- DIRECTIONS FOR THIS TASK -
From the records below, find each line with the string "labels" and copy it.
==== SOURCE DATA ====
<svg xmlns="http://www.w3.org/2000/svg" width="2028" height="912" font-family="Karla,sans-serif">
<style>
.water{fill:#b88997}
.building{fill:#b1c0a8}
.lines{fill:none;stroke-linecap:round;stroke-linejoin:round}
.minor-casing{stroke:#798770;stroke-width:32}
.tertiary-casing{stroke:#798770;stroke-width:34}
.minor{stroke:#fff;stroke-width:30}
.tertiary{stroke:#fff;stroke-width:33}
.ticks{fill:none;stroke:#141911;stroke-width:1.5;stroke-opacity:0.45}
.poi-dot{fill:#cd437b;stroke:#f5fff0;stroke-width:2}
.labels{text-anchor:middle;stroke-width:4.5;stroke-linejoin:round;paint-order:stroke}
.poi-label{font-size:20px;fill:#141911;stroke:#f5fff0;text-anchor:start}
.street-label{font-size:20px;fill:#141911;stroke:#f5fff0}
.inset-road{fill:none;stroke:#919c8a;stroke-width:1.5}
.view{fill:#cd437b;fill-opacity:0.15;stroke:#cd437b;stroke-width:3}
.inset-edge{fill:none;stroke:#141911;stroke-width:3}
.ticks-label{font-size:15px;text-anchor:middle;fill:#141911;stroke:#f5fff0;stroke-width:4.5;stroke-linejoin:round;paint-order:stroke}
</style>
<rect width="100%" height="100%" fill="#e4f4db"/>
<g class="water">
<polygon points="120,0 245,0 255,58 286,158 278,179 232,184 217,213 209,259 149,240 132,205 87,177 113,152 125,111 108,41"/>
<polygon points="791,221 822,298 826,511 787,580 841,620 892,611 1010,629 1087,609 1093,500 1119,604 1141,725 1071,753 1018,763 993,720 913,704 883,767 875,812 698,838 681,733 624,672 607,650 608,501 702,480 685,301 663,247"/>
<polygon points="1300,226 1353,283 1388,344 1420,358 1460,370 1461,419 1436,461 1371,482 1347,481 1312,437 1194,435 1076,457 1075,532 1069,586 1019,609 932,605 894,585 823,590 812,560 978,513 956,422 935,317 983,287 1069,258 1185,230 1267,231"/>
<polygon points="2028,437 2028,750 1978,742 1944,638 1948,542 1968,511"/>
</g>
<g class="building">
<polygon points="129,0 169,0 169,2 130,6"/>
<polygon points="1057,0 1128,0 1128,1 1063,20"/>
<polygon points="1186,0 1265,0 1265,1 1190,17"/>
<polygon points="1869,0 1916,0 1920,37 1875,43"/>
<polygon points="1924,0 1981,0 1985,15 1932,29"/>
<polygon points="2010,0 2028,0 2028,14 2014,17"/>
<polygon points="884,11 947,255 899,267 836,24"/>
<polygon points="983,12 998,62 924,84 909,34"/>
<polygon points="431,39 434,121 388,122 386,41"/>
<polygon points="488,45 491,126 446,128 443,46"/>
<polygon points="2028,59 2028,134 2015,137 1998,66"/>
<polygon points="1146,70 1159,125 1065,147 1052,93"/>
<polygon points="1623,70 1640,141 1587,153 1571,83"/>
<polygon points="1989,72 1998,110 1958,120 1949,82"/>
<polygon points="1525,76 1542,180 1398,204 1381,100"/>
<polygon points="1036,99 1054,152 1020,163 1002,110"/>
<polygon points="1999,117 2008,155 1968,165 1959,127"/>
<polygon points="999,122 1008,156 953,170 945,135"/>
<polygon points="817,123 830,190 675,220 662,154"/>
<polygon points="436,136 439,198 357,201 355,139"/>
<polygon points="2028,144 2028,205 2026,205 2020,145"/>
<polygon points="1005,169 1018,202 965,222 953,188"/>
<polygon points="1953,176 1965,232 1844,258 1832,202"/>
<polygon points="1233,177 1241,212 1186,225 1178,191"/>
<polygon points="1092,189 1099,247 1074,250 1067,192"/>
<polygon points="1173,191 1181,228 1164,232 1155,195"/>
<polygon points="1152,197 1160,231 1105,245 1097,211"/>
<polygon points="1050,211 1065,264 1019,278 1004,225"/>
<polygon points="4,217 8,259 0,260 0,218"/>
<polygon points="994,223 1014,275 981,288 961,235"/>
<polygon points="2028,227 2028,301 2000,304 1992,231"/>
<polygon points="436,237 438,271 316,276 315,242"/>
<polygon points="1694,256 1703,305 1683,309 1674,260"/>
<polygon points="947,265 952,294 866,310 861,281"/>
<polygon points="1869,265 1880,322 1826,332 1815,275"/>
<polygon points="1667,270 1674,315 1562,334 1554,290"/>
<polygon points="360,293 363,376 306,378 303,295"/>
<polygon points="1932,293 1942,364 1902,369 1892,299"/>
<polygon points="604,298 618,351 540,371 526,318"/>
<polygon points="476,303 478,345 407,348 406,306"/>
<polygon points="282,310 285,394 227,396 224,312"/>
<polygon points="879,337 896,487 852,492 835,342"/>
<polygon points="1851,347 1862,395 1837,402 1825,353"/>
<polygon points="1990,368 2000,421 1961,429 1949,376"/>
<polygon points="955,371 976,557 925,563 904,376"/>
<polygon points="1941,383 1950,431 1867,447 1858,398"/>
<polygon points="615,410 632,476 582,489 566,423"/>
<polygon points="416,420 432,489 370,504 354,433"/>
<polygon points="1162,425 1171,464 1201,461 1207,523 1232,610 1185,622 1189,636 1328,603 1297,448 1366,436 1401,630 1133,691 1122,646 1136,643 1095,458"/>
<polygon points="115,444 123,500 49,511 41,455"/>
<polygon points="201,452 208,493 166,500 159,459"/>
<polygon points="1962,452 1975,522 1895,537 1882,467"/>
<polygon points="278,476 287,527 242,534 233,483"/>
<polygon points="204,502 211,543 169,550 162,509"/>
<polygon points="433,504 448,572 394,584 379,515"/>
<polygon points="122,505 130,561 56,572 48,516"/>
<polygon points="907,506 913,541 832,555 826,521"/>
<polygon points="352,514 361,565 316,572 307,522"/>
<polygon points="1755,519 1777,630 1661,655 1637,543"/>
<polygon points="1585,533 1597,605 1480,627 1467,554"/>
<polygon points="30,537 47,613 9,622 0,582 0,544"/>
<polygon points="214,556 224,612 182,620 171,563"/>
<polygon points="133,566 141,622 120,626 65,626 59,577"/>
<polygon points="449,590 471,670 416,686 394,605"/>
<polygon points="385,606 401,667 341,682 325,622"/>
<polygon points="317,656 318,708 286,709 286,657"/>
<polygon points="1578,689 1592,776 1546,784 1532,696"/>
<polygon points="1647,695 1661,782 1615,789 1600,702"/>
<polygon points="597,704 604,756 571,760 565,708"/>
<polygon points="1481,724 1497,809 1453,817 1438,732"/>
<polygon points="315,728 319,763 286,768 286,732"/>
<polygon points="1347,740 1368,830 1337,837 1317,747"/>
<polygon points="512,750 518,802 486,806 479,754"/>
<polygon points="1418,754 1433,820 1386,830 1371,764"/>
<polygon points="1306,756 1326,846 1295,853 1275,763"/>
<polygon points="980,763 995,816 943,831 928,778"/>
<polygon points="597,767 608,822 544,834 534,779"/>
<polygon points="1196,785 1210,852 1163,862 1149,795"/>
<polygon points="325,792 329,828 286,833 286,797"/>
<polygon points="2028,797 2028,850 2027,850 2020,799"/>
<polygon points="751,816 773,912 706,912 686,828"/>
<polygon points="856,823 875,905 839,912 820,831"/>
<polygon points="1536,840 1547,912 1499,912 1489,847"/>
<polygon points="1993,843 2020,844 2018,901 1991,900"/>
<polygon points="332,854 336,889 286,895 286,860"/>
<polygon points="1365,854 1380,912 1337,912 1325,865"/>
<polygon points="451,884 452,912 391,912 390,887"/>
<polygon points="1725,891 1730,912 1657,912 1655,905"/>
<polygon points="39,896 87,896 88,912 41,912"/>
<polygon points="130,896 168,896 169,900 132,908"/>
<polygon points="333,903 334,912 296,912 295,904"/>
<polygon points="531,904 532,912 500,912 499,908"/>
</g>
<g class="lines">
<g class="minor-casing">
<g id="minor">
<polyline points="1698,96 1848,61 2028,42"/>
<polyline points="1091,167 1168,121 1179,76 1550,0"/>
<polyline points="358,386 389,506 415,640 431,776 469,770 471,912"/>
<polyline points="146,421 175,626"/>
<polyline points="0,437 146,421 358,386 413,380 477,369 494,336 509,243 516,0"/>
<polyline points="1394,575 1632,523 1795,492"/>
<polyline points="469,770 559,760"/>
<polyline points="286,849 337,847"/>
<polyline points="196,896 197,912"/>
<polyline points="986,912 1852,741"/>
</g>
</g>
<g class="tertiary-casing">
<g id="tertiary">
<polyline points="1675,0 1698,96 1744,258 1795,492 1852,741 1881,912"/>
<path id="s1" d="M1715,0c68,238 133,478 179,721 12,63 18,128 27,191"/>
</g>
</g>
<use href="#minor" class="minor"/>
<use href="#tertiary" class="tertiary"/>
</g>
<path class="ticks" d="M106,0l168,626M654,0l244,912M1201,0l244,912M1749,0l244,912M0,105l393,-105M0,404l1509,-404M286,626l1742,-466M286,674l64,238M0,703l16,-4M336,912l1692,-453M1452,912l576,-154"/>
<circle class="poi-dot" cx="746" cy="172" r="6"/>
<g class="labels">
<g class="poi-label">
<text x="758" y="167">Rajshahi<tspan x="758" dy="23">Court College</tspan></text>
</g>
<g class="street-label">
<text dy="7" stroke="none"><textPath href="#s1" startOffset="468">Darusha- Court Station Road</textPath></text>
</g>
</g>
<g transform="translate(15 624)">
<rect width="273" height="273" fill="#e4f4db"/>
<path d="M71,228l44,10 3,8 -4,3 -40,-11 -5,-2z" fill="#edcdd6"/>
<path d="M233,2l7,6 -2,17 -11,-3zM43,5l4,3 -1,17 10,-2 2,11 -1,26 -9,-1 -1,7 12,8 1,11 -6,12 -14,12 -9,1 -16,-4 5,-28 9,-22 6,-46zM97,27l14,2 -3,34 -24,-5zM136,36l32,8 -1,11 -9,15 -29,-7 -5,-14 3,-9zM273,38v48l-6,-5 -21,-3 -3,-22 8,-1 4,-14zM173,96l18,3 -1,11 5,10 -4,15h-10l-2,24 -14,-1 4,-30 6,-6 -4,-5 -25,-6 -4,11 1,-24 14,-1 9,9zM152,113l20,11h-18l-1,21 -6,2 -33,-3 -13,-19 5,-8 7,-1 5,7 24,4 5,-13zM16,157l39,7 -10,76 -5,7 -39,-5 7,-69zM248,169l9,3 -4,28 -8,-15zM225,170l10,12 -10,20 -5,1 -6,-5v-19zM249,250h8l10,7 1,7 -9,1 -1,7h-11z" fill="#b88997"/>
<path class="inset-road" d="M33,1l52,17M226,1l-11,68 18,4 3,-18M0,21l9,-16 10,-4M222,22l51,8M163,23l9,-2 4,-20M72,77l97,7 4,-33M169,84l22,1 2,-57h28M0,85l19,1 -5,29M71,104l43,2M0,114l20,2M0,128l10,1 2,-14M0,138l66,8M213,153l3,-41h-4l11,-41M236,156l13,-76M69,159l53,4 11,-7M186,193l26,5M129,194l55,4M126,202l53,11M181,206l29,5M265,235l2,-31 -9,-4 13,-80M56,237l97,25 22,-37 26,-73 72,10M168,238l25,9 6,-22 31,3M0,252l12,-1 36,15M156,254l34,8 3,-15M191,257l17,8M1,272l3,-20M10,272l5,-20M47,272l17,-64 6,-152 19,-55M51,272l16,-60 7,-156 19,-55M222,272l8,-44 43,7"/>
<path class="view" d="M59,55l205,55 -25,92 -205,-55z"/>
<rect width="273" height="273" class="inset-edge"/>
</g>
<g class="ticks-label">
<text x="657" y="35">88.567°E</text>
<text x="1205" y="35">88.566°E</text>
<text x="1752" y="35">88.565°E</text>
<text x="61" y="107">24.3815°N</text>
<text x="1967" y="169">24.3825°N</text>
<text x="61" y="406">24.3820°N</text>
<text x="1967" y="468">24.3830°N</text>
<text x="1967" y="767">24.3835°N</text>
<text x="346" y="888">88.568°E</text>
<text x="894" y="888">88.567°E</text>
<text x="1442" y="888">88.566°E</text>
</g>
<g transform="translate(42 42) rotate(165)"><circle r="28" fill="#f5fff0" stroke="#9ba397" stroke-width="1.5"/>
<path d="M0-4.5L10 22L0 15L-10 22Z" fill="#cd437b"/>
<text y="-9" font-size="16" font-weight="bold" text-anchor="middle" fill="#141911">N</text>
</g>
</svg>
====
- TASK OUTPUT -
.labels{text-anchor:middle;stroke-width:4.5;stroke-linejoin:round;paint-order:stroke}
<g class="labels">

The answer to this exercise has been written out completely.